Со времен Большого террора прошло уже почти 20 лет, но вопрос, как к нему относиться, становился все неудобнее. Жертвы чисток возвращались из ГУЛАГа, выходили на связь со старыми товарищами (включая членов коллективного руководства) и рассказывали вещи, от которых волосы становились дыбом. Они жаждали вернуть себе доброе имя, не говоря уже о московской прописке и квартирах; передовые журналы собирались печатать их воспоминания. Несостоятельность стратегии «с глаз долой, из сердца вон» становилась все очевиднее. В декабре 1955 г. комиссии под руководством секретаря ЦК, в прошлом несгибаемого сталиниста Петра Поспелова, было поручено выяснить, что конкретно происходило во время Большого террора. По завершении работы комиссия представила шокирующий семидесятистраничный доклад, где говорилось, что в период между 1935 и 1940 гг. за «антисоветскую деятельность» было арестовано почти 2 млн человек; 688 503 из них расстреляли. В политбюро заспорили, как поступить с этими откровениями (которые, без сомнения, должны были просочиться наружу). Микоян, который никогда не отличался кровожадностью и к тому же с 1954 г. возглавлял комиссию по пересмотру дел о политических преступлениях, выступал за то, чтобы сказать народу правду; Ворошилов, Каганович и Молотов, которые в этом случае многим рисковали, отнеслись к такой перспективе без энтузиазма. В конце концов Хрущев взял инициативу на себя и 25 февраля 1956 г. зачитал ХХ съезду КПСС не значившийся в повестке дня доклад.
Самая ошеломляющая часть речи Хрущева касалась последствий сталинского террора для верхних эшелонов партии. Когда Хрущев сказал, что из 139 членов ЦК было арестовано и расстреляно 98, т. е. 70 %, делегаты ахнули. Они ахнули еще раз, когда, вспоминая времена не столь отдаленные, Хрущев заявил, что «если бы Сталин еще несколько месяцев находился у руководства, то на этом съезде партии товарищи Молотов и Микоян, возможно, не выступали бы. Хрущев раскритиковал «перегибы» коллективизации (хоть и не ее саму), уничтожение высшего военного командования в 1937 г., сталинские «ошибки» в ведении войны (особенно те, что касались Украины, из-за которых Хрущев, будучи секретарем ЦК компартии Украины, конфликтовал со Сталиным), депортацию целых народов вроде чеченцев и крымских татар, «ленинградское дело» и антисемитскую кампанию, развернутую к концу жизни вождя. Он даже намекнул, что, быть может, именно Сталин стоял за убийством Сергея Кирова.

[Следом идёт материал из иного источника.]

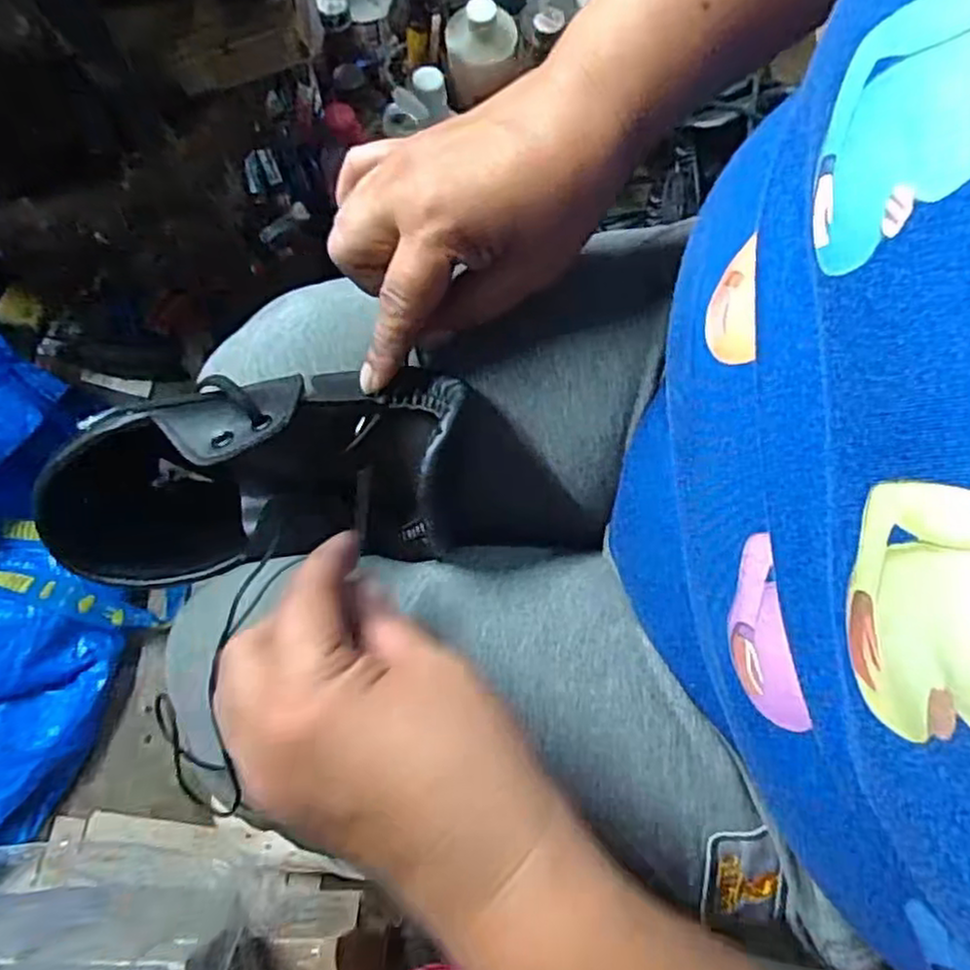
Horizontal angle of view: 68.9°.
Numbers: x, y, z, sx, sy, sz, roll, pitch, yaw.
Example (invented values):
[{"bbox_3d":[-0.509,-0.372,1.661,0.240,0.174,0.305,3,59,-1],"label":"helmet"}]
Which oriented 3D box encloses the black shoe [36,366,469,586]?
[{"bbox_3d":[-0.104,0.001,0.311,0.196,0.082,0.084,-14,77,15],"label":"black shoe"}]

На Западе речь Хрущева получила название «секретной», и действительно предпринимались безуспешные попытки не допустить ее утечки за границу (сорванные польскими гостями съезда, которые передали текст речи журналистам, а также ЦРУ, которое распространило информацию о ней по всему миру). Но внутри страны из доклада не делали никакого секрета: его целиком зачитывали на собраниях партийных ячеек (где могли присутствовать не только члены партии). За обнародованием доклада следовали страстные общественные дискуссии, где высказывались самые разные точки зрения. Ветеранов тревожила критика Сталина как Верховного главнокомандующего во время войны. Студентов и интеллигенцию будоражили вырисовывающиеся перспективы культурной либерализации. Кое-где в российской провинции происходящее побудило людей начать критиковать коррупцию в местном партийном руководстве; в Средней Азии остро ставился вопрос «колониального» подхода русских к управлению республиками. Единственным в СССР примером направленных против содержания доклада массовых выступлений стали события в Тбилиси, где после нескольких дней в основном мирных демонстраций в ознаменование третьей годовщины смерти Сталина военные открыли огонь, убив 21 человека.